Lately Canada has seemed hopeful for a growing economy, with economists expecting gradual gains in jobs throughout the country this year. Despite our hopes for the best case scenario, the job market in Canada looks like it just took a turn for the worse.
Completely unforeseen, Canada's economy dropped 51,600 jobs this month, with Ontario holding the biggest loss of employment in almost a decade.
The information was released by Statistics Canada this morning. With a reversal of all the employment that was gained earlier this year, the country will be seeing a sluggish labour market.
It's expected that now the Bank of Canada will be making a move over the next few months to increase borrowing costs.
The Bank of Canada has raised their interest rates four times since last year in an attempt to keep up with price gains correlated to the current economy.
This year so far the economy has gotten rid of 14,600 jobs with part-time employment down by 111,900.
The most excrutiating month this year was August.
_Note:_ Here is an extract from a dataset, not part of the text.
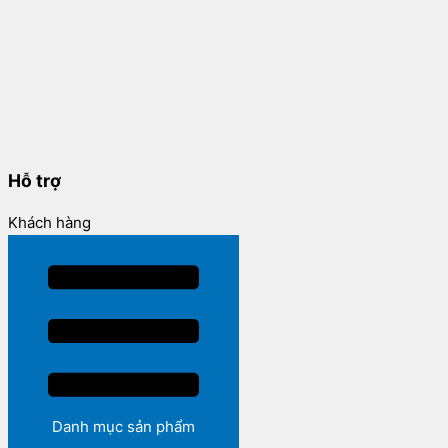
Hỗ trợ
Khách hàng
Danh mục sản phẩm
Yes, not only was last month horrible for its summer heatwaves, but also for its net loss.
It was the second largest monthly decline since the Great Recession.
The unemployment rate in Canada has risen to 6 per cent, higher than even the economist's expectations for the month.
As a consequence, the Canadian dollar sank 0.3 per cent before rising back up to 0.4 per cent on Thursday.
Both construction and professional services were the broad areas of job loss, with Ontario leading with the largest rate of unemployment.
It's safe to say that right now Canada's economy isn't looking as good as we previously thought.
It's uncertain whether more massive job losses will occur in the upcoming months.